* _WORK REQUIRED_:
Please retype every entry as written, and keep the pictures out.

··· SOURCE MATERIAL

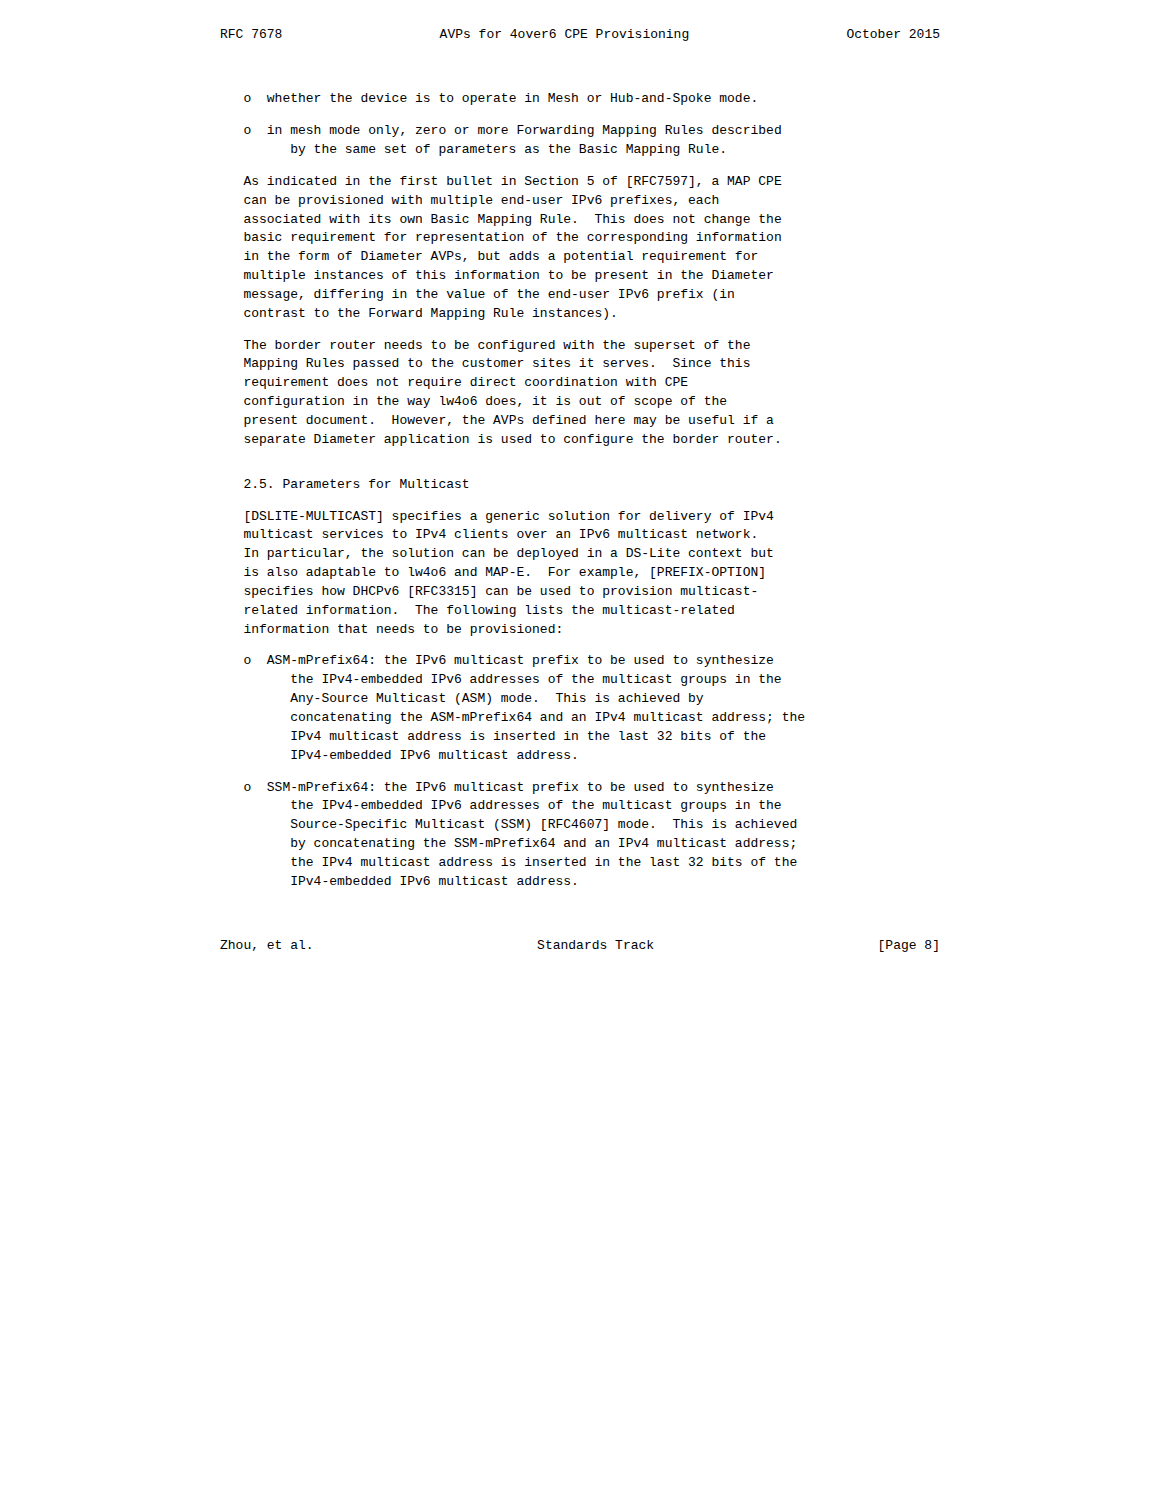RFC 7678 AVPs for 4over6 CPE Provisioning October 2015
whether the device is to operate in Mesh or Hub-and-Spoke mode.
in mesh mode only, zero or more Forwarding Mapping Rules described by the same set of parameters as the Basic Mapping Rule.
As indicated in the first bullet in Section 5 of [RFC7597], a MAP CPE can be provisioned with multiple end-user IPv6 prefixes, each associated with its own Basic Mapping Rule. This does not change the basic requirement for representation of the corresponding information in the form of Diameter AVPs, but adds a potential requirement for multiple instances of this information to be present in the Diameter message, differing in the value of the end-user IPv6 prefix (in contrast to the Forward Mapping Rule instances).
The border router needs to be configured with the superset of the Mapping Rules passed to the customer sites it serves. Since this requirement does not require direct coordination with CPE configuration in the way lw4o6 does, it is out of scope of the present document. However, the AVPs defined here may be useful if a separate Diameter application is used to configure the border router.
2.5. Parameters for Multicast
[DSLITE-MULTICAST] specifies a generic solution for delivery of IPv4 multicast services to IPv4 clients over an IPv6 multicast network. In particular, the solution can be deployed in a DS-Lite context but is also adaptable to lw4o6 and MAP-E. For example, [PREFIX-OPTION] specifies how DHCPv6 [RFC3315] can be used to provision multicast- related information. The following lists the multicast-related information that needs to be provisioned:
ASM-mPrefix64: the IPv6 multicast prefix to be used to synthesize the IPv4-embedded IPv6 addresses of the multicast groups in the Any-Source Multicast (ASM) mode. This is achieved by concatenating the ASM-mPrefix64 and an IPv4 multicast address; the IPv4 multicast address is inserted in the last 32 bits of the IPv4-embedded IPv6 multicast address.
SSM-mPrefix64: the IPv6 multicast prefix to be used to synthesize the IPv4-embedded IPv6 addresses of the multicast groups in the Source-Specific Multicast (SSM) [RFC4607] mode. This is achieved by concatenating the SSM-mPrefix64 and an IPv4 multicast address; the IPv4 multicast address is inserted in the last 32 bits of the IPv4-embedded IPv6 multicast address.
Zhou, et al. Standards Track [Page 8]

······

* _OUTPUT OF THE EXERCISE_:
RFC 7678 AVPs for 4over6 CPE Provisioning October 2015
whether the device is to operate in Mesh or Hub-and-Spoke mode.
in mesh mode only, zero or more Forwarding Mapping Rules described by the same set of parameters as the Basic Mapping Rule.
As indicated in the first bullet in Section 5 of [RFC7597], a MAP CPE can be provisioned with multiple end-user IPv6 prefixes, each associated with its own Basic Mapping Rule. This does not change the basic requirement for representation of the corresponding information in the form of Diameter AVPs, but adds a potential requirement for multiple instances of this information to be present in the Diameter message, differing in the value of the end-user IPv6 prefix (in contrast to the Forward Mapping Rule instances).
The border router needs to be configured with the superset of the Mapping Rules passed to the customer sites it serves. Since this requirement does not require direct coordination with CPE configuration in the way lw4o6 does, it is out of scope of the present document. However, the AVPs defined here may be useful if a separate Diameter application is used to configure the border router.
2.5. Parameters for Multicast
[DSLITE-MULTICAST] specifies a generic solution for delivery of IPv4 multicast services to IPv4 clients over an IPv6 multicast network. In particular, the solution can be deployed in a DS-Lite context but is also adaptable to lw4o6 and MAP-E. For example, [PREFIX-OPTION] specifies how DHCPv6 [RFC3315] can be used to provision multicast- related information. The following lists the multicast-related information that needs to be provisioned:
ASM-mPrefix64: the IPv6 multicast prefix to be used to synthesize the IPv4-embedded IPv6 addresses of the multicast groups in the Any-Source Multicast (ASM) mode. This is achieved by concatenating the ASM-mPrefix64 and an IPv4 multicast address; the IPv4 multicast address is inserted in the last 32 bits of the IPv4-embedded IPv6 multicast address.
SSM-mPrefix64: the IPv6 multicast prefix to be used to synthesize the IPv4-embedded IPv6 addresses of the multicast groups in the Source-Specific Multicast (SSM) [RFC4607] mode. This is achieved by concatenating the SSM-mPrefix64 and an IPv4 multicast address; the IPv4 multicast address is inserted in the last 32 bits of the IPv4-embedded IPv6 multicast address.
Zhou, et al. Standards Track [Page 8]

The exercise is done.